My last post got an unprecedented amount of attention after appearing on the popular site Hacker News. It spent about 14 hours on the front page there and got almost 11,000 unique visitors that day — a fair way above my usual daily average, for this whole blog, of about a hundred.
I combed through the comments on the Hacker News post, as well as entries on lobste.rs and Reddit. Counting only comments directly about the post (rather than to other commenters), I reckoned there were:
- Nine comments responding only, or primarily, to performance differences in the language implementations;
- Six suggestions to hoist regexp construction out of the split function in the OCaml version, to make it faster: four of them included code, and they were all quite polite;
- Six objections that my Python code was un-idiomatic, un-Pythonic, or generally strange. Five of those proposed rewriting it to use the CSV parser module or pandas — good advice in general, though not really in line with the purpose of the post;
- Six code rewrites in, enthusiasms about, or defences of, F♯;
- Six comments suggesting other languages to look at (4 x Haskell; Scala; Mythryl);
- Three observations that the Python code would run faster with PyPy;
- Three people sharing my general feeling that it would be a good thing if Standard ML had more practical things going for it;
- Two people having difficulty with my use of the term “Big Data” to describe a 300MB CSV file. (Sorry. I really only ever use the term ironically, but you weren’t to know that.)
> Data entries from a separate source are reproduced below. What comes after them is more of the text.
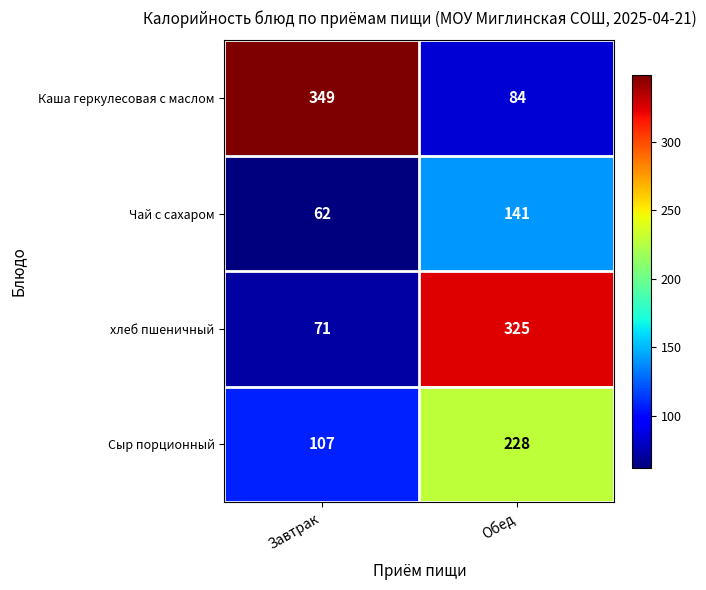

Between Завтрак and Обед, which series saw the biggest shift?

Каша геркулесовая с маслом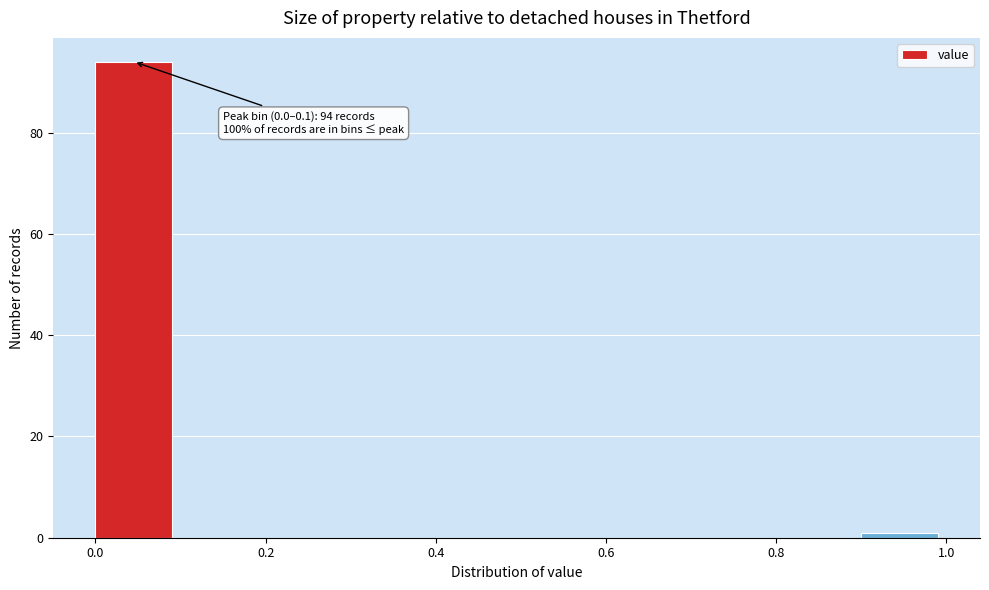

Over which range of the x-axis is the bar tallest?

0.0 to 0.1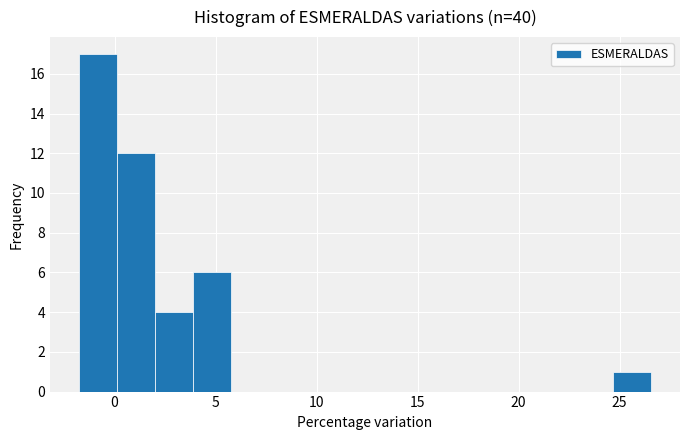

Read against the x-axis, roughly where is the centre of the tallest bar?

-1.0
I must say, OCaml developers seem like a keen bunch. Actually the vibe I get about both OCaml and F♯, from these few comments, is a happy one. About SML it’s more a sense of distant yearning. The Python comments were a bit grumpier, but that’s reasonable given that my post didn’t exactly engage with the way things actually get done in Python.
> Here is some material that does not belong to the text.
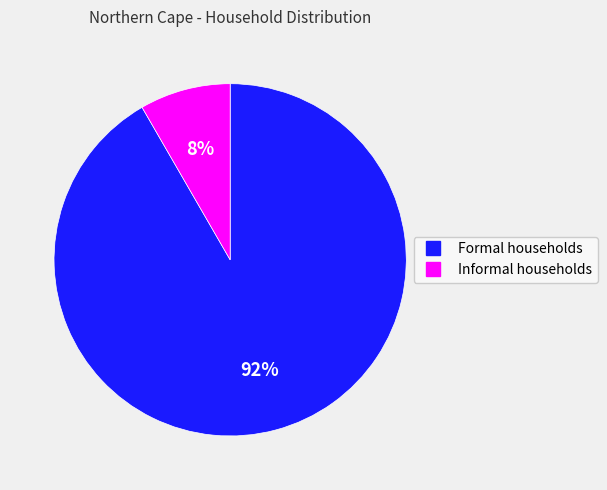

The Formal households slice represents 99% of the pie. True or false?

False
It’s quite obviously hard to resist a speed contest. I wasn’t initially going to include the runtime measurements in the post, but I couldn’t help myself either. Still, none of the coding decisions I made when writing the test programs had anything to do with speed. (Scalability, in a simplistic way, yes: I made sure not to read the whole file into memory, and to avoid non-tail-recursive code.) Then of course more people responded about performance than anything else. And even though I can see that that way lies madness, I’d still like to find time to follow up on the question of why the SML code didn’t go as quickly as the OCaml did.
Since I wrote that post, I’ve had a piece of real work come up for which these languages are quite well suited, involving parsing and manipulating a modest amount of symbolic data with a very specialised structure. I decided to do it using Standard ML this time, and hope to find out whether there’s a point at which it becomes more impractical than delightful.